#### TASK:
Nothing below is to be printed except the lines between the line holding "- حمدلله على السلامه، حبيبت ماما" and the line holding "تمتمت بها ليلى مما جعل عائشة تُسر", inclusive, each exactly as it appears.

#### INPUT FOR THIS TASK:
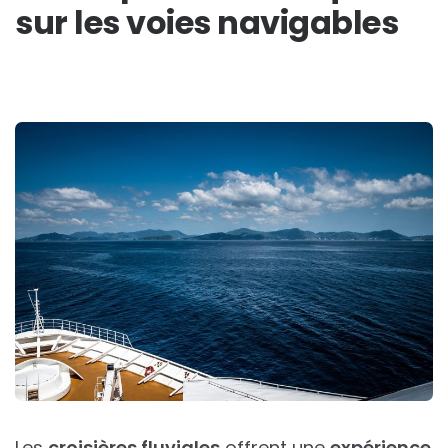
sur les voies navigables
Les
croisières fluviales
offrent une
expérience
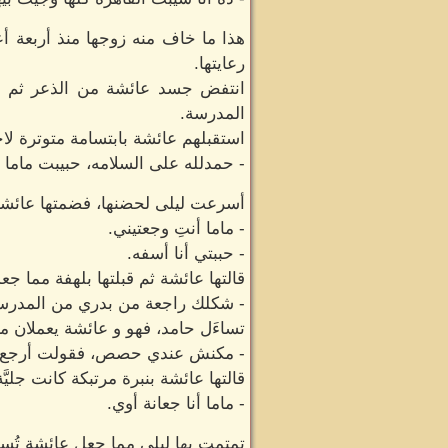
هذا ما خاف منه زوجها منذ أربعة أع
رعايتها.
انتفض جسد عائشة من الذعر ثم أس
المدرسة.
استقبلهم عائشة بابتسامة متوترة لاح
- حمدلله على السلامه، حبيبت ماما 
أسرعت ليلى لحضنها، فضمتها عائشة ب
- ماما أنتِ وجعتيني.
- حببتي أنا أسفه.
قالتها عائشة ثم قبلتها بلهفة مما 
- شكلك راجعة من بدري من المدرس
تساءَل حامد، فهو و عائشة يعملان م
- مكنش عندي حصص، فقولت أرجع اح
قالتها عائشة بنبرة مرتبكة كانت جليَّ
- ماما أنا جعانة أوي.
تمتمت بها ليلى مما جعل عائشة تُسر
==
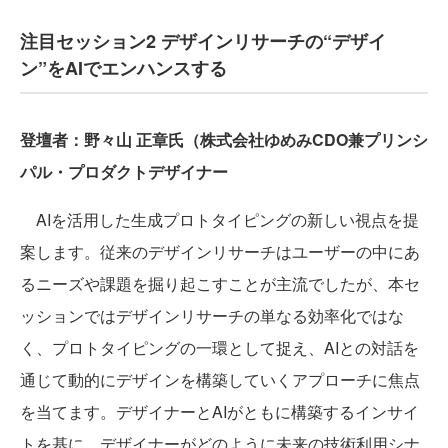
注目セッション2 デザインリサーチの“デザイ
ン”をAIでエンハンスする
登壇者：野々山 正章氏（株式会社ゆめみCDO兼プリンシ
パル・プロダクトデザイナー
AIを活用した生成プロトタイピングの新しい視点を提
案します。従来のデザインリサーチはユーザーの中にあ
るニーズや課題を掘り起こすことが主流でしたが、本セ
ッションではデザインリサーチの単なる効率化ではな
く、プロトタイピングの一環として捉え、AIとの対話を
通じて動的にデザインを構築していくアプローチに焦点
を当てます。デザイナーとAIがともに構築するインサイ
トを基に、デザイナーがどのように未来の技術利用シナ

#### EXPECTED ANSWER:
- حمدلله على السلامه، حبيبت ماما 
أسرعت ليلى لحضنها، فضمتها عائشة ب
- ماما أنتِ وجعتيني.
- حببتي أنا أسفه.
قالتها عائشة ثم قبلتها بلهفة مما 
- شكلك راجعة من بدري من المدرس
تساءَل حامد، فهو و عائشة يعملان م
- مكنش عندي حصص، فقولت أرجع اح
قالتها عائشة بنبرة مرتبكة كانت جليَّ
- ماما أنا جعانة أوي.
تمتمت بها ليلى مما جعل عائشة تُسر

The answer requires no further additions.